32 Het aantal brandoffers, dat het vergaderde volk liet opdragen, bedroeg zeventig stieren, honderd rammen en tweehonderd lammeren: allemaal brandoffers ter ere van Jahweh;
And the number of the holocausts which the multitude offered, was seventy bullocks, a hundred rams, and two hundred lambs.
33 de wijgeschenken bestonden uit zeshonderd stieren en drieduizend schapen.
And they consecrated to the Lord six hundred oxen, and three thousand sheep.
34 Er waren zelfs priesters te weinig, om al de brandoffers te kunnen ver werken. Daarom werden ze door de levieten bijgestaan, tot de plechtigheid ten einde zou zijn, en de priesters zich hadden geheiligd; de levieten hadden zich namelijk met meer ijver geheiligd dan de priesters.
But the priests were few, and were not enough to flay the holocausts: wherefore the Levites their brethren helped them, till the work was ended, and priests were sanctified, for the Levites are sanctified with an easier rite than the priests.
35 Want behalve de talrijke brandoffers was er nog het vet der dankoffers, en de bij het brandoffer behorende plengoffers.

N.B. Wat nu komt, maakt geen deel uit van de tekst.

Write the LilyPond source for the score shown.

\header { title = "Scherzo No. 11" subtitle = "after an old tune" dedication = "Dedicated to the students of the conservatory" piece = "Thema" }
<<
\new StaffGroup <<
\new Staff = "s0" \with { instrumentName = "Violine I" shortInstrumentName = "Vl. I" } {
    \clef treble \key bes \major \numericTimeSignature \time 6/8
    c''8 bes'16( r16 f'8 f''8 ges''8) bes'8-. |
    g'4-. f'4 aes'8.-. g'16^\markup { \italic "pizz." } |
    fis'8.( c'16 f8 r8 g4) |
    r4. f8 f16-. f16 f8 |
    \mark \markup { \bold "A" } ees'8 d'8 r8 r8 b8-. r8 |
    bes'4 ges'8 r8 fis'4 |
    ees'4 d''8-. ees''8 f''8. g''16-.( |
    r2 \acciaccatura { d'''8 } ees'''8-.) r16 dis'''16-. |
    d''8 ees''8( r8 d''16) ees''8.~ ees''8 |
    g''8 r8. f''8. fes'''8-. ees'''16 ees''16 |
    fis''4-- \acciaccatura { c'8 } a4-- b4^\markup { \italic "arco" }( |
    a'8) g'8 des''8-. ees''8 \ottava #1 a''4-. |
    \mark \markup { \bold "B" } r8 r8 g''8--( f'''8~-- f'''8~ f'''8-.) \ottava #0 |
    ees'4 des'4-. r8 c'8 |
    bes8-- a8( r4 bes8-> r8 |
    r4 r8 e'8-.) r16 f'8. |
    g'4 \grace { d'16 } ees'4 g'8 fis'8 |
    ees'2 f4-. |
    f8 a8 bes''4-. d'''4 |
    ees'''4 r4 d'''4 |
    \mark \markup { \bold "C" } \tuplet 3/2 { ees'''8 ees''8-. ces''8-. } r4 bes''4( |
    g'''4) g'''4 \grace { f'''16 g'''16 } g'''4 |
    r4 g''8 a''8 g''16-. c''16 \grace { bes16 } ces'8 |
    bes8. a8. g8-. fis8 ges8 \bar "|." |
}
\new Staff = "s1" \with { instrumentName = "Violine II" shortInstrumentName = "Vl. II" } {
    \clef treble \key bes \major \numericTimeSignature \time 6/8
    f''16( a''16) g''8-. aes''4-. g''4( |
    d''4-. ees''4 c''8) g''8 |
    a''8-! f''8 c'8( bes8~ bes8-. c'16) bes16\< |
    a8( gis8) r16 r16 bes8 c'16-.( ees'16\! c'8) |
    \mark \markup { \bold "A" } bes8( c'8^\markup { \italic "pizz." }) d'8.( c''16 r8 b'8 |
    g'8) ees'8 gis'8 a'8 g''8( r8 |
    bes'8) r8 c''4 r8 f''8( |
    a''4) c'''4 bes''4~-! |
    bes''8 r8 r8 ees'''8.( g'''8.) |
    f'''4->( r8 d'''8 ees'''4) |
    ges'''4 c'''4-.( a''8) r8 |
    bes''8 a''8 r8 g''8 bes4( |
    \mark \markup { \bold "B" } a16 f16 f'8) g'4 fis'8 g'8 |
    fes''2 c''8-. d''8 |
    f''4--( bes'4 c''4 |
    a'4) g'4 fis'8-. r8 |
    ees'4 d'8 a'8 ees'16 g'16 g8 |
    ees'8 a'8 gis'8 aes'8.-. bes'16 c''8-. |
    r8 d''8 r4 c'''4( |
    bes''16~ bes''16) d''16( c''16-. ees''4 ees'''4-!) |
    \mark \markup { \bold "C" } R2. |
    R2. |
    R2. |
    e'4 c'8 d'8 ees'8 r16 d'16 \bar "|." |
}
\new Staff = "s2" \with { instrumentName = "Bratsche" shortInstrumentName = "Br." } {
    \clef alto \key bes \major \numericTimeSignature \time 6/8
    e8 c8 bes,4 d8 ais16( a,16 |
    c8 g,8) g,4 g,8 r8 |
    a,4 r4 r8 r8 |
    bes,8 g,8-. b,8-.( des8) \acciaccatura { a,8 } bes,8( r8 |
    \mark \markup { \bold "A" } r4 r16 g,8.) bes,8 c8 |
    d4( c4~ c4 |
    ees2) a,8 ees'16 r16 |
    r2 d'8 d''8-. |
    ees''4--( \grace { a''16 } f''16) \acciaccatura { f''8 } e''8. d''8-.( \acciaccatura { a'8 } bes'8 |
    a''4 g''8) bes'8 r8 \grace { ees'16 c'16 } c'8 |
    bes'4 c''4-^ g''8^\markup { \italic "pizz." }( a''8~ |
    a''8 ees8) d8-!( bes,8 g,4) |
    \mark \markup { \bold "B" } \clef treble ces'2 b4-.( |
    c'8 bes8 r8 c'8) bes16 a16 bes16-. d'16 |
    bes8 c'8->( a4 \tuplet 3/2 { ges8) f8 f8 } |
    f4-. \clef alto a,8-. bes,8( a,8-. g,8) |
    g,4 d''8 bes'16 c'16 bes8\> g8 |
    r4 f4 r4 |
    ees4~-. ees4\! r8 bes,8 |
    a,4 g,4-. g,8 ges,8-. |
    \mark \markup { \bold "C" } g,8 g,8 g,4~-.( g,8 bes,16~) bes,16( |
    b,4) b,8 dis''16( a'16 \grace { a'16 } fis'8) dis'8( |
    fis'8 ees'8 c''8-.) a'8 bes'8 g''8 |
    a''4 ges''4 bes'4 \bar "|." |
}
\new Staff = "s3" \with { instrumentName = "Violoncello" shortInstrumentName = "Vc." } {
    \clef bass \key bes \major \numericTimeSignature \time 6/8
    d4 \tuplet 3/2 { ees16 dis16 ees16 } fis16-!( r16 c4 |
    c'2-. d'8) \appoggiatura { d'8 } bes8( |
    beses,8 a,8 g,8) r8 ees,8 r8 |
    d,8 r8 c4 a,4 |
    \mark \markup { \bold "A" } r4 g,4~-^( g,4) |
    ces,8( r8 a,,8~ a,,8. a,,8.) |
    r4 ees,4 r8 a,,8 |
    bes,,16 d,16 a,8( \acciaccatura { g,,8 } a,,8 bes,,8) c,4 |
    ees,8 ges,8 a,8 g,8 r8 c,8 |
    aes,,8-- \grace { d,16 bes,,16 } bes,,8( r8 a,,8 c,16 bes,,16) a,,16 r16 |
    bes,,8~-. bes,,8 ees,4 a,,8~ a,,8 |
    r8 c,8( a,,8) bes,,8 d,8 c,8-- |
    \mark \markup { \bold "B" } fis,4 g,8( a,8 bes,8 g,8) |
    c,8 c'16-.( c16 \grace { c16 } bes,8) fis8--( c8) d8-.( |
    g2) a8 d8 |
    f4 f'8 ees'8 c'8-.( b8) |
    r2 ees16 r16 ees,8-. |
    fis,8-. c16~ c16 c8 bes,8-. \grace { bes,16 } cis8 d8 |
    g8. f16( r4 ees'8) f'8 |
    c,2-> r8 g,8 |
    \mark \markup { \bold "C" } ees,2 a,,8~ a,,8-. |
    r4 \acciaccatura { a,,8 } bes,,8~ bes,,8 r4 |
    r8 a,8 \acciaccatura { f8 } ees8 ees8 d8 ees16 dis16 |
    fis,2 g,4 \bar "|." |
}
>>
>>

Zo werd de dienst in de tempel van Jahweh hervat.
So there were many holocausts, and the fat of peace offerings, and the libations of holocausts: and the service of the house of the Lord was completed.
36 Ezekias en heel het volk verheugden zich over wat God voor het volk had gewrocht; zo plotseling was de verandering gekomen.
And Ezechias, and all the people rejoiced because the ministry of the Lord was accomplished. For the resolution of doing this thing was taken suddenly.